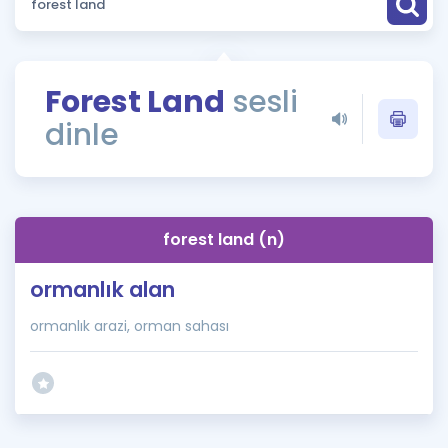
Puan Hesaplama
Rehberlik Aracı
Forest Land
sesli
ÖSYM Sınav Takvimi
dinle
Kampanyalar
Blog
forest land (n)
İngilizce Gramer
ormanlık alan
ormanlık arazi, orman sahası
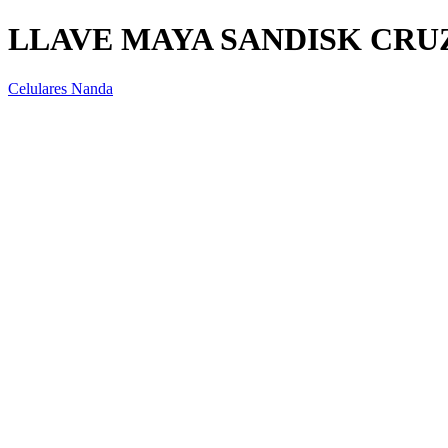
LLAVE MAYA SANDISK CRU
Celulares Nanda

═══

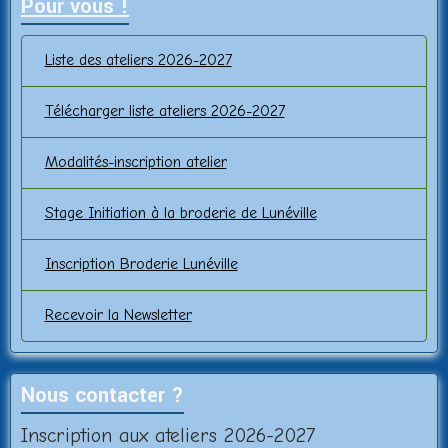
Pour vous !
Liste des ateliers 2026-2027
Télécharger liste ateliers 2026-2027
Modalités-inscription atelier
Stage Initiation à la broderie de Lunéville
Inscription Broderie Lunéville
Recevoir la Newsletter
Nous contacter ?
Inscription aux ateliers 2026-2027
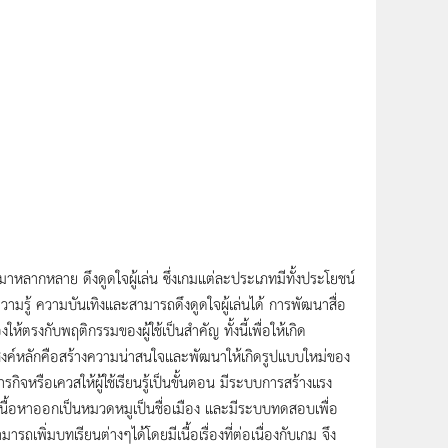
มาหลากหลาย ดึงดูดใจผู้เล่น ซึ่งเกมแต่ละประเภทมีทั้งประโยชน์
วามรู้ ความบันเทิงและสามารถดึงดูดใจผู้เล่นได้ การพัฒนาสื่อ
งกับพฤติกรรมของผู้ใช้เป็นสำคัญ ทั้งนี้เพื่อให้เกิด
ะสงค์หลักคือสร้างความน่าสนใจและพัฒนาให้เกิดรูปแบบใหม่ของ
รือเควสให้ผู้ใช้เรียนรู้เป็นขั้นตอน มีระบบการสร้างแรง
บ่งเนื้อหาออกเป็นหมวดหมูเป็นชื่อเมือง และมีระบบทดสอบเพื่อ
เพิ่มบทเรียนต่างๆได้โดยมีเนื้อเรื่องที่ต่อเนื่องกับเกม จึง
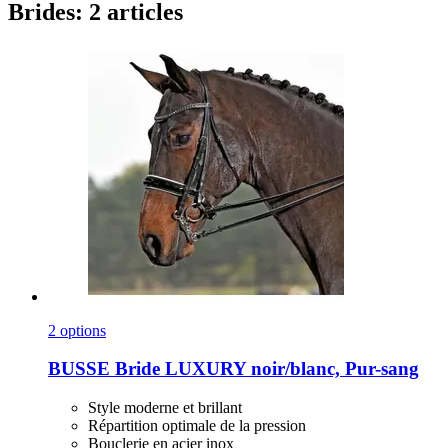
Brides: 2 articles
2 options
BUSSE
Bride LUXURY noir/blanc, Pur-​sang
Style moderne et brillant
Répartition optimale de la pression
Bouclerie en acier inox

═══

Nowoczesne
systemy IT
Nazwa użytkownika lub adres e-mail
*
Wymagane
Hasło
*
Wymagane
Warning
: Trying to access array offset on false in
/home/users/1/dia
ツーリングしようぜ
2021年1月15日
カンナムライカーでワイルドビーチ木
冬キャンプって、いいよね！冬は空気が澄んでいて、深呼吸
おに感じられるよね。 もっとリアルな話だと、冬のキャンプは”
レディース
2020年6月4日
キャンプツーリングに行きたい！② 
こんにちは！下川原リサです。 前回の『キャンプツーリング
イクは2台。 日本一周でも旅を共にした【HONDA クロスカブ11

═══

→ **Brief**: Edit the part that opens with the line containing "Pour vous !" and closes with the line containing "Bouclerie en acier inox". Replace "2026-2027" with "2027-2028" wherever it occurs, leave everything else unchanged, and omit the pictures from your answer.

→ **Worked solution**:
Pour vous !
Liste des ateliers 2027-2028
Télécharger liste ateliers 2027-2028
Modalités-inscription atelier
Stage Initiation à la broderie de Lunéville
Inscription Broderie Lunéville
Recevoir la Newsletter
Nous contacter ?
Inscription aux ateliers 2027-2028
มาหลากหลาย ดึงดูดใจผู้เล่น ซึ่งเกมแต่ละประเภทมีทั้งประโยชน์
วามรู้ ความบันเทิงและสามารถดึงดูดใจผู้เล่นได้ การพัฒนาสื่อ
งกับพฤติกรรมของผู้ใช้เป็นสำคัญ ทั้งนี้เพื่อให้เกิด
ะสงค์หลักคือสร้างความน่าสนใจและพัฒนาให้เกิดรูปแบบใหม่ของ
รือเควสให้ผู้ใช้เรียนรู้เป็นขั้นตอน มีระบบการสร้างแรง
บ่งเนื้อหาออกเป็นหมวดหมูเป็นชื่อเมือง และมีระบบทดสอบเพื่อ
เพิ่มบทเรียนต่างๆได้โดยมีเนื้อเรื่องที่ต่อเนื่องกับเกม จึง
Brides: 2 articles
2 options
BUSSE
Bride LUXURY noir/blanc, Pur-​sang
Style moderne et brillant
Répartition optimale de la pression
Bouclerie en acier inox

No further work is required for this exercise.